The chance that a microbe wins his competition = competitiveness / total competition based on the abstraction from earlier.
Thus the chance that they lose = 1 - competitiveness / total competition.
Except that in the case of wasting time, losing to your own species also counts, increasing the chance of a loss.
Therefore we add the species’ own competitiveness to the competition:
chance of losing = 1- competitiveness / (competitiveness + total competition).
The chance that they get into a competition is simply both probabilities multiplied.
Some fraction of microbes will have the opportunity to try again after losing a competition, wasting time; their competition was caused by inefficiency, not by a shortage. The chance that this happens = 1 - (hunts required - clouds / hunts required). The average amount of tries would then be: 1 + chance of competition * chance of losing * chance of retrying. Except there’s no guarantee that the microbe won’t lose again and do a retry of a retry. Or a retry of a retry of a retry! You might think that we’ve found an unsolvable infinite loop, and you’d be partially correct. It is an infinite loop. It’s not unsolvable. This monstrosity we’ve created is called a geometric series. Google it if you want to know how I got this solution:
average amount of tries = 1 / (1 - chance of competing * chance of losing * chance of retrying).
This gives us all the information needed to start making microbes compete with each other.
The first thing I did was ran 3 tests to verify that the system works even in weird scenarios:
I ran the exact same scenario as last time. This gives a slightly lower population than last time, but only as much lower as can be explained as intraspecific competition. This proves our changed algorithm gives the exact same result as the old algorithm given no competition.
I divided Primum Thrivium in two. Both halves of Primum Thrivium are exactly the same kind of microbe, I just arbitrarily declared that they are two different species. The result is that both species have an identical population: half of what they would have had if they were still one species. This proves that the simulation does not favour any individual microbe based on what species they belong to.
I introduced a second species, that does not compete with Primum Thrivium in any way. They have a completely separate food source. The result is that they have the exact same population they would have had if they were the only species in existance. This proves that the changes of the algorithm only apply when two species would realistically interact.
Now for the graphy stuff! If any of you have scenario’s you’re interested in let me know but here is one I came up with: We have two species, Primum Thrivium and Primum Abyssus (two hexes of cytoplasm with a single membrane). Both of them compete for glucose.
P. Thrivium immediately has an edge due to being faster, which allows them to get to the glucose first. Despite this they eat less glucose in total, because they need less. Thus, it is Abyssus who causes the food to run out, and Abyssus who pays the price. Thrivium then starts growing again, but quickly runs into his own food shortage, settling into an equilibrium population just before the simulation ends.
Second graphy thing! This time we pit P. Thrivium against P. Flagellum (one metabolosome and one flagellum). P. Flagellum needs way more glucose to survive, but is also way better at competing. Place your bets everyone!

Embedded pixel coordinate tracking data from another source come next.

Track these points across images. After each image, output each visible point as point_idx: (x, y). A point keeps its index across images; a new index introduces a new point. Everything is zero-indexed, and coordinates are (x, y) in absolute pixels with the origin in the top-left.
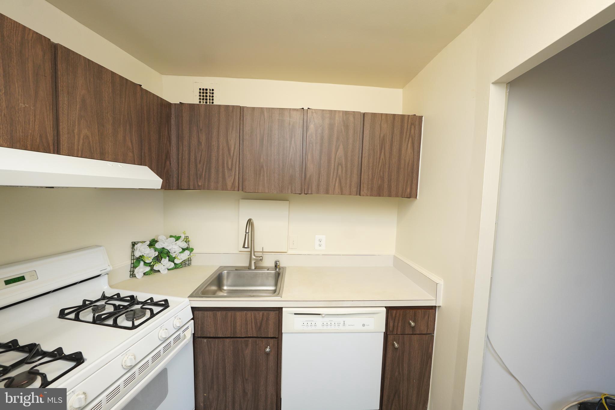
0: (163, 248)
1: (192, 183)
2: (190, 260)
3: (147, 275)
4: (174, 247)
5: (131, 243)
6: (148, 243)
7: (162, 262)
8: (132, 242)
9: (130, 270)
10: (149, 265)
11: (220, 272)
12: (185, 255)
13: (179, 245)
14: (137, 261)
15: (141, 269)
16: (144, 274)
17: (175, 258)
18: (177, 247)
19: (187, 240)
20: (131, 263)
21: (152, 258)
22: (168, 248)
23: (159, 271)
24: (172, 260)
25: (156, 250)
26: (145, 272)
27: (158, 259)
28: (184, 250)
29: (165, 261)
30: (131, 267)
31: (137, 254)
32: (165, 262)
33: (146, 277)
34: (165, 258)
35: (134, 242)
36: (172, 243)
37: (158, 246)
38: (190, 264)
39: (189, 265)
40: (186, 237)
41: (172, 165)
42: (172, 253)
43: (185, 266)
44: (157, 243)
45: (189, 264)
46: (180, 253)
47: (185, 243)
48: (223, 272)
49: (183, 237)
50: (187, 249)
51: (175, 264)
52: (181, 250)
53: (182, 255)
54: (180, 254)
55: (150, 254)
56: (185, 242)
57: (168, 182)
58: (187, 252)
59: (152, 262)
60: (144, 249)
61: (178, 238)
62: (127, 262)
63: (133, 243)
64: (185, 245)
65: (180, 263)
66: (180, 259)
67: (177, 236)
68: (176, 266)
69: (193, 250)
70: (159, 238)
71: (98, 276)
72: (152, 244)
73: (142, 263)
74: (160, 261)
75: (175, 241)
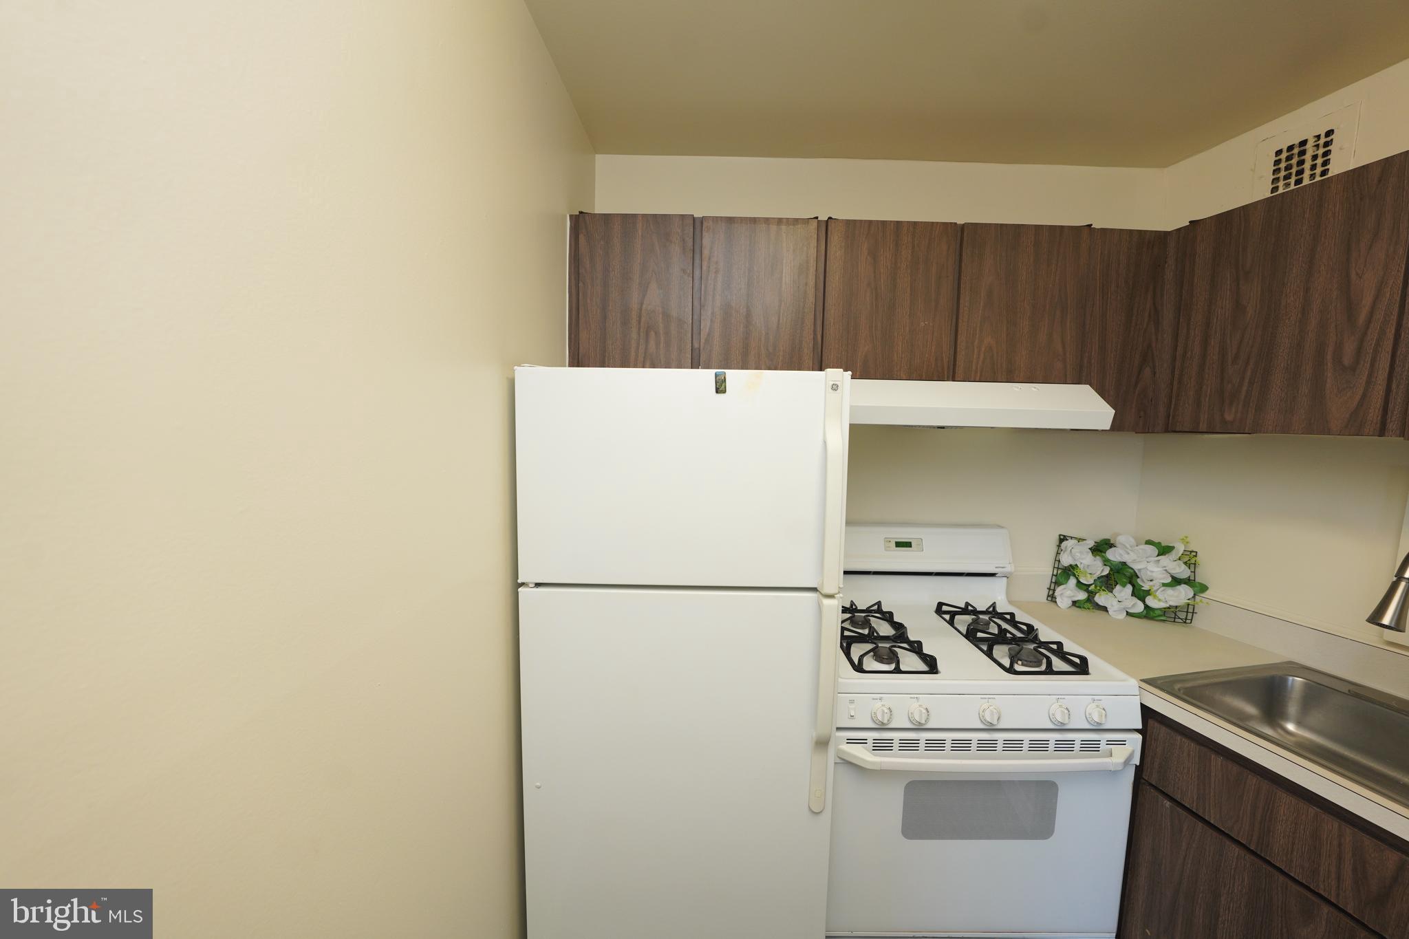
0: (1124, 564)
1: (1206, 417)
2: (1191, 610)
3: (1079, 607)
4: (1153, 570)
5: (1058, 537)
6: (1091, 543)
7: (1115, 591)
8: (1060, 535)
9: (1049, 587)
10: (1085, 588)
11: (1279, 673)
12: (1181, 595)
13: (1165, 567)
14: (1065, 573)
15: (1069, 593)
16: (1074, 603)
17: (1148, 593)
18: (1159, 569)
19: (1190, 559)
20: (1053, 575)
21: (1095, 577)
22: (1136, 567)
23: (1105, 609)
24: (1140, 594)
25: (1106, 562)
26: (1076, 599)
27: (1107, 583)
28: (1176, 581)
29: (1124, 592)
30: (1051, 582)
31: (1066, 560)
32: (1123, 594)
33: (1075, 611)
34: (1124, 586)
35: (1064, 536)
36: (1147, 558)
37: (1112, 555)
38: (1188, 621)
39: (1185, 622)
40: (1191, 552)
41: (1157, 375)
42: (1143, 581)
43: (1174, 621)
44: (1113, 549)
45: (1186, 619)
46: (1164, 585)
47: (1184, 566)
48: (1291, 678)
49: (1180, 548)
50: (1188, 582)
51: (1147, 607)
52: (1169, 580)
53: (1170, 591)
54: (1163, 588)
55: (1093, 568)
56: (1185, 563)
57: (1142, 413)
58: (1185, 591)
59: (1092, 584)
60: (1081, 552)
61: (1164, 550)
62: (1046, 571)
63: (1062, 537)
64: (1182, 571)
65: (1160, 609)
66: (1160, 600)
67: (1163, 545)
68: (1149, 614)
69: (1204, 588)
70: (1121, 539)
71: (993, 575)
72: (1100, 548)
73: (1073, 581)
74: (1110, 589)
75: (1157, 554)
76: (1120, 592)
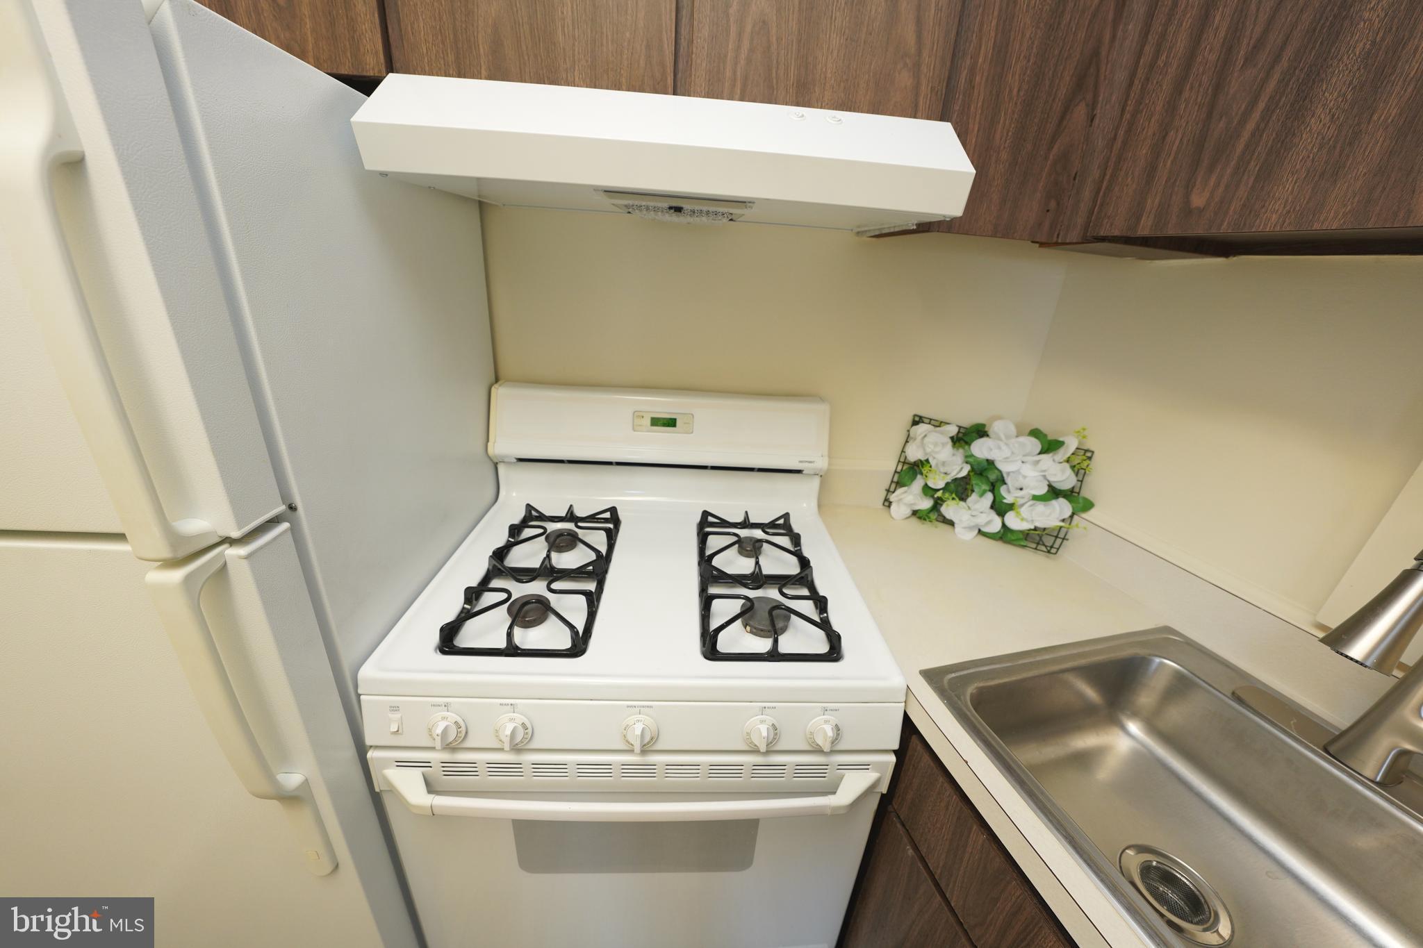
0: (990, 463)
1: (1157, 201)
2: (1062, 535)
3: (920, 518)
5: (911, 418)
6: (953, 430)
7: (970, 500)
8: (915, 416)
9: (888, 488)
10: (931, 492)
11: (1140, 651)
12: (1053, 514)
13: (1045, 471)
14: (911, 470)
15: (912, 497)
16: (915, 513)
17: (1011, 507)
18: (1036, 474)
19: (1081, 462)
20: (896, 472)
21: (949, 479)
22: (1004, 467)
23: (951, 523)
24: (1000, 508)
25: (968, 458)
26: (916, 508)
27: (961, 489)
28: (1054, 492)
29: (980, 504)
30: (892, 482)
31: (914, 454)
32: (977, 506)
33: (914, 520)
34: (982, 494)
35: (921, 417)
36: (1024, 456)
37: (981, 448)
38: (1053, 551)
39: (1049, 552)
40: (1086, 451)
41: (1096, 121)
42: (1009, 491)
43: (1036, 549)
44: (984, 439)
45: (1052, 547)
46: (1035, 498)
47: (1069, 472)
48: (1157, 660)
49: (1072, 444)
50: (1069, 495)
51: (1004, 525)
52: (1043, 490)
53: (1040, 507)
54: (1031, 502)
55: (949, 466)
56: (1073, 467)
57: (1053, 204)
58: (1061, 508)
59: (938, 490)
60: (936, 445)
61: (1050, 446)
62: (889, 465)
63: (917, 419)
64: (1064, 478)
65: (1021, 532)
66: (1023, 519)
67: (1050, 438)
68: (1005, 535)
69: (1088, 505)
70: (996, 428)
71: (799, 472)
72: (963, 438)
73: (918, 483)
74: (963, 497)
75: (1038, 450)
76: (976, 502)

F in the replies for P. Flagellum, who was unable to even gather enough glucose in a month to sustain themselves. Even if there was no competition they would have died within a couple months. P. Flagellum’s natural habitat would have to be very glucose rich. That said, I do think it’s a good thing that the algorithm is harsh on species like this. It shows that it actually knows what species are suboptimal in the game.
Meanwhile P. Thrivium is just chilling, barely noticing that P. Flagellum was ever there.
I’ll see you in the next update, where reproduction will work just like in the real game. Microbes won’t just have to compete for food, but also for phosphate, and ammonia!